Chapter 264: Brendon-ness
“This is...” Darryl was at a loss for words to describe exactly how bad things were. Nobody knew who was a mimic and who wasn’t. The streets were rife with paranoia. Nobody went outside. Nobody let strangers into their house. Nobody even let friends and family in. Not if they were smart.
After the public service announcement pointing out that the mimic could copy vehicles and other nonliving material, it got even worse.
Public trust hadn’t been this bad since the Minder witch hunt in the 80’s, and that was only a handful of confirmed cases. This was...way worse.
The only saving grace was that the generational trauma of living in the post-Tide world gave everyone a survivalist mindset. You’d be hard-pressed to find a family that didn’t have a hundred pounds of rice or potatoes set aside for a rainy day.
Especially after the food shortage a few years back.
The one Darryl’s son solved with unicorn poop.
That meant people were able to lock themselves indoors and curtail the spread of this plague...but they wouldn’t be able to do it forever.

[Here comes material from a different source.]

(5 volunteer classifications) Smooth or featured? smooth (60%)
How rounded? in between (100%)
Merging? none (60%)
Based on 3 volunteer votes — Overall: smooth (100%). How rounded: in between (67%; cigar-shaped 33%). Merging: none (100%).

“I wanna help.” Darryl said. Sure, Darryl was a professional supervillain, but that didn’t mean he didn’t enjoy the occasional philanthropy. He just couldn’t do it without diluting his brand.
So he made another ‘brand’.
In times like this, where The Mechanaut needed to render aid to the good people of Franklin City, but it was a bit politically inconvenient, given the many pending lawsuits and warrants for his arrest...
Paladin was there.
“Whaddya think, babe?” Darryl asked, waggling his eyebrows as he turned to Claudette.

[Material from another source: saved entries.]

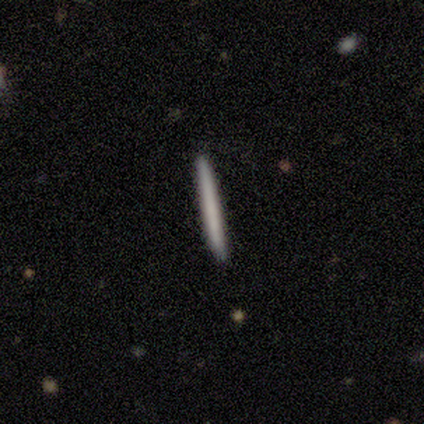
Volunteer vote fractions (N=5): Overall: smooth (60%; featured or disk 40%). How rounded: cigar-shaped (100%). Merging: none (100%).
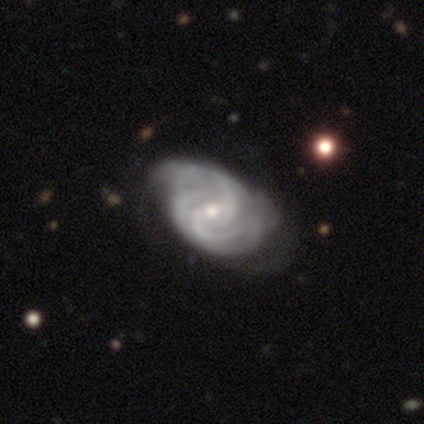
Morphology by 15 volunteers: Q: Smooth or featured?
A: featured or disk (87%); runner-up: smooth (7%)
Q: Edge-on disk?
A: no (92%); runner-up: yes (8%)
Q: Bar?
A: weak (50%); tied with: no (50%)
Q: Spiral arms?
A: yes (100%)
Q: Spiral winding?
A: medium (58%); runner-up: tight (42%)
Q: Spiral arm count?
A: 2 (58%); runner-up: 3 (25%)
Q: Bulge size?
A: small (58%); runner-up: moderate (33%)
Q: Merging?
A: none (64%); runner-up: minor disturbance (21%)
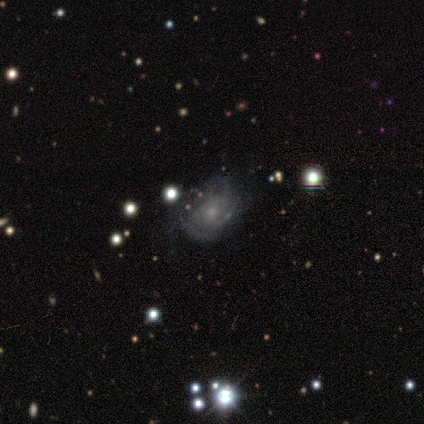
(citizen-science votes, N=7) A featured or disk galaxy (71%) with no bar (60%), medium (40%, tied with loose) spiral arms (100%) and a small central bulge (80%). Merging: none (43%, tied with minor disturbance).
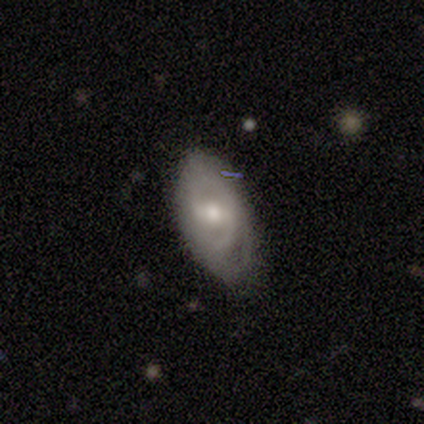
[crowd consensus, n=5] A featured or disk galaxy (80%) with a weak bar (100%), 2 (67%) loose (67%) spiral arms (75%) and a moderate central bulge (75%). Merging: none (80%).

“I think you would’ve made a much better superhero than you think.” She said, kissing him on the forehead before motes of swirling light surrounded her, transforming her appearance to Glamour Girl.
“Bah, I’m evil to the...core...” Darryl swallowed, his gaze dragged downward by the sheer magnetic force of –
The skimpy outfit nearly made Darryl forget why they were going out, but he quickly recovered, raising a triumphant fist to the sky.
“Paladin and Glamour Girl ride again!”
Together they dove into the secret tube leading to their sub-base.
Darryl shifted his consciousness over to the ‘paladin’ armor, and the two of them broke out onto the street halfway across the city from their home.
“We’ve gotten reports that the city is rife with shapeshifting monsters waiting to lure people to their deaths,” Paladin exposited, scanning the surroundings suspiciously.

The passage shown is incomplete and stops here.